Chrysler and the Obama administration have said the plan has the backing of a majority of Chrysler's creditors holding at least 70% of the secured debt — the levels typically necessary to approve a bankruptcy plan.
The company wants U.S. Bankruptcy Judge Arthur Gonzalez to approve billions of dollars in payments to suppliers, dealers, employees and even their utilities. But the creditors' group contends their claims should supersede those of unsecured creditors such as suppliers and the UAW.
The filing suggests an argument some legal experts have been making that the strategy chosen by the government and Chrysler to sell most of the company in bankruptcy carries some risk. Under bankruptcy law, the type of sale being used by Chrysler — Section 363 — can't short-circuit the traditional Chapter 11 process.
The clock begins to run on Chrysler's future
7:28 a.m. | NEW YORK — Chrysler’s attorneys will launch the key argument in the company’s historic bankruptcy case this morning, contending that a sale of the company to a new partnership with Fiat S.p.A. in a matter of days is the only path for survival.
In motions filed Sunday, the automaker laid out its plans for completing the complex deal in 60 days or less, warning that several key parts of the transaction would fall apart — including the U.S. and Canadian government’s backing to keep Chrysler alive during bankruptcy — if there’s any delay.
Under the deal, Fiat will get 20% of Chrysler, along with the right to boost its stake to 51% once it pays back all government loans. The UAW retiree health-care trust fund will own 55%, and the U.S. and Canadian governments will hold the remainder.
Chrysler will use a $4.5-billion loan from the two governments to survive the bankruptcy case. With all of its plants shuttered as of today and no incoming revenue, the company still has to pay key suppliers and dealer sales incentives.
“Even with the help of the U.S. and Canadian governments, the Debtors (Chrysler) can sustain that support for only a short period of time,” Chrysler’s attorneys said in the filing. “When that period expires, so does Chrysler.”
Once it emerges, Chrysler will get an additional $6 billion in loans from the two governments.
Chrysler will ask U.S. Bankruptcy Judge Arthur Gonzalez today to approve a motion setting out the method for selling most of the company’s assets to a Chrysler-Fiat venture. Known as a Section 363 sale, the deal will see most of Chrysler’s assets — excluding eight U.S. plants and some liabilities — transferred to the new company in return for $2 billion to pay some of the old company’s liabilities.
With the U.S. and Canadian governments acting as the only source of cash for the deal, Chrysler argues that the judge could begin hearing arguments to confirm the sale by May 21.
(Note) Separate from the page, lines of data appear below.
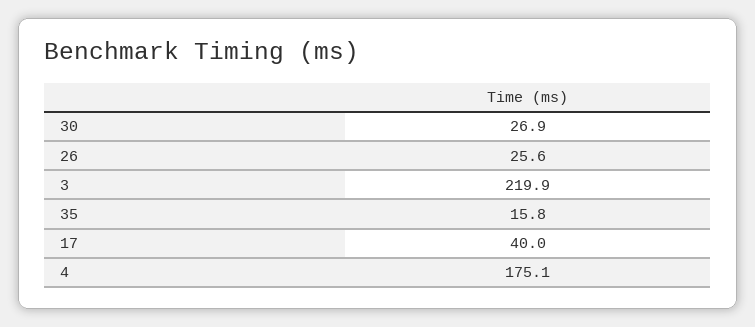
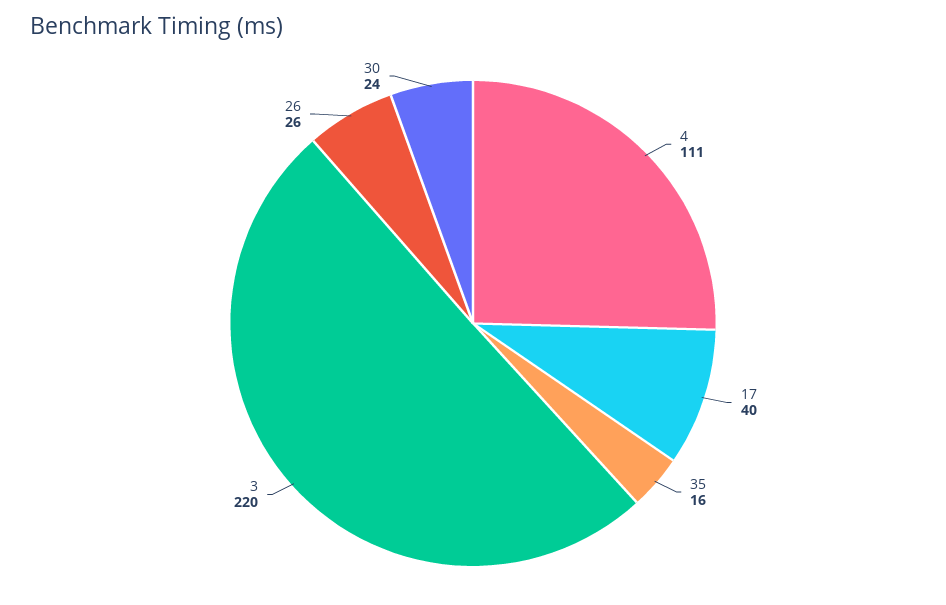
  {
-   "30": 26.9,
+   "30": 24,
    "26": 25.6,
    "3": 219.9,
    "35": 15.8,
    "17": 40,
-   "4": 175.1
+   "4": 111
  }

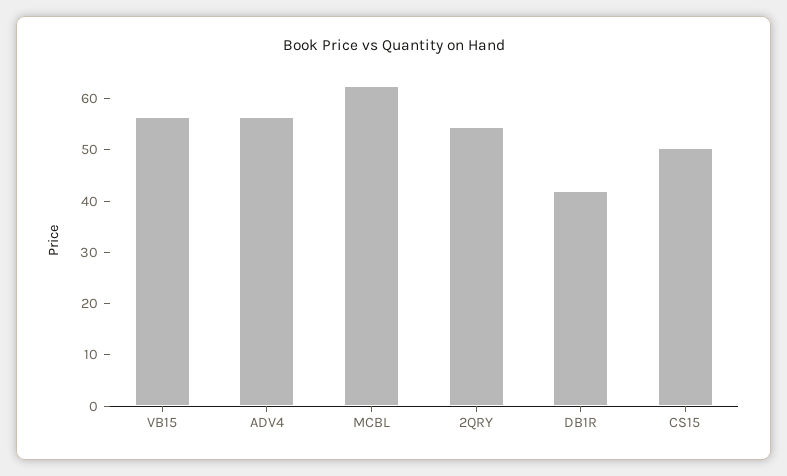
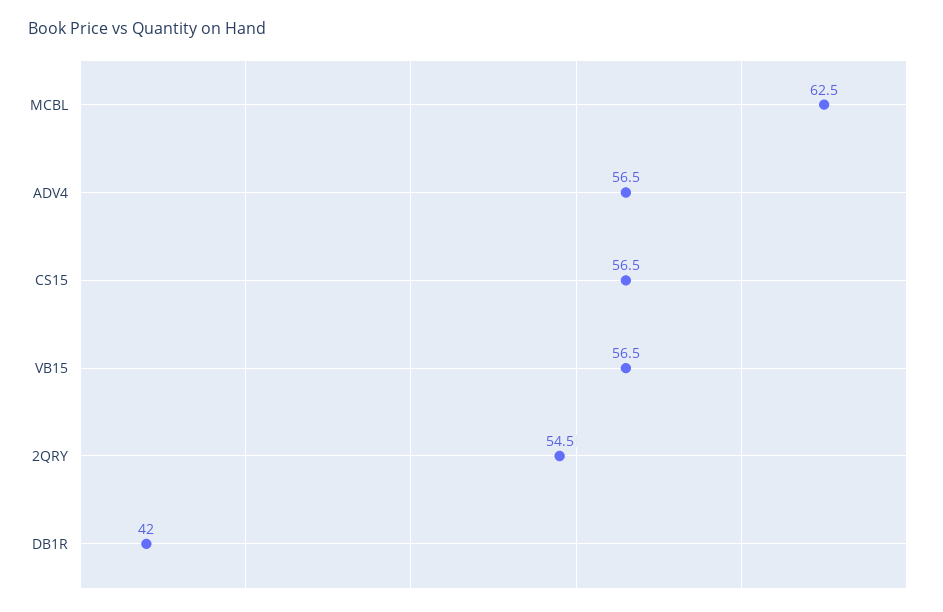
  {
    "VB15": 56.5,
    "ADV4": 56.5,
    "MCBL": 62.5,
    "2QRY": 54.5,
    "DB1R": 42,
-   "CS15": 50
+   "CS15": 56.5
  }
In addition to the short window of government backing, other parts of the deal require quick action by the bankruptcy court. The sale agreement between Fiat and Chrysler can be canceled if the deal isn’t closed by June 15, a deadline that can be extended a month for regulatory hurdles. GMAC, which will take over lending to back Chrysler’s customers and dealers as part of the case, can withdraw from its pledge by May 16 if the process for completing the sale hasn’t moved forward.